● **What is being asked**
Find every line in the records below that holds the word "Saver", and copy each one.

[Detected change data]
────────────────────────────────────────
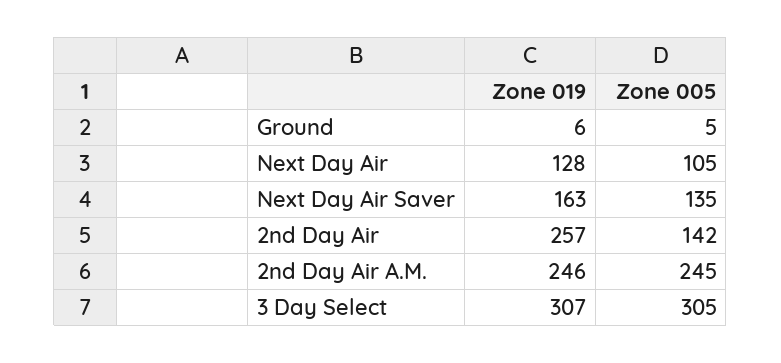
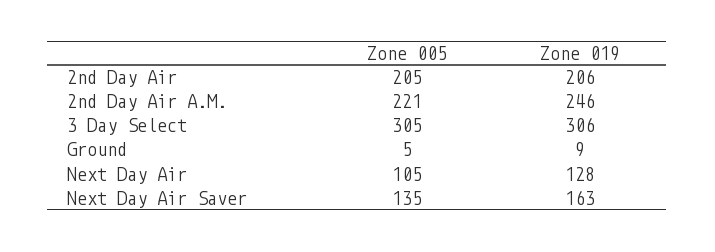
  {
    "Zone 019": {
-     "Ground": 6,
+     "Ground": 9,
      "Next Day Air": 128,
      "Next Day Air Saver": 163,
-     "2nd Day Air": 257,
+     "2nd Day Air": 206,
      "2nd Day Air A.M.": 246,
-     "3 Day Select": 307
+     "3 Day Select": 306
    },
    "Zone 005": {
      "Ground": 5,
      "Next Day Air": 105,
      "Next Day Air Saver": 135,
-     "2nd Day Air": 142,
+     "2nd Day Air": 205,
-     "2nd Day Air A.M.": 245,
+     "2nd Day Air A.M.": 221,
      "3 Day Select": 305
    }
  }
────────────────────────────────────────
● **Solution to the exercise**
      "Next Day Air Saver": 163,
      "Next Day Air Saver": 135,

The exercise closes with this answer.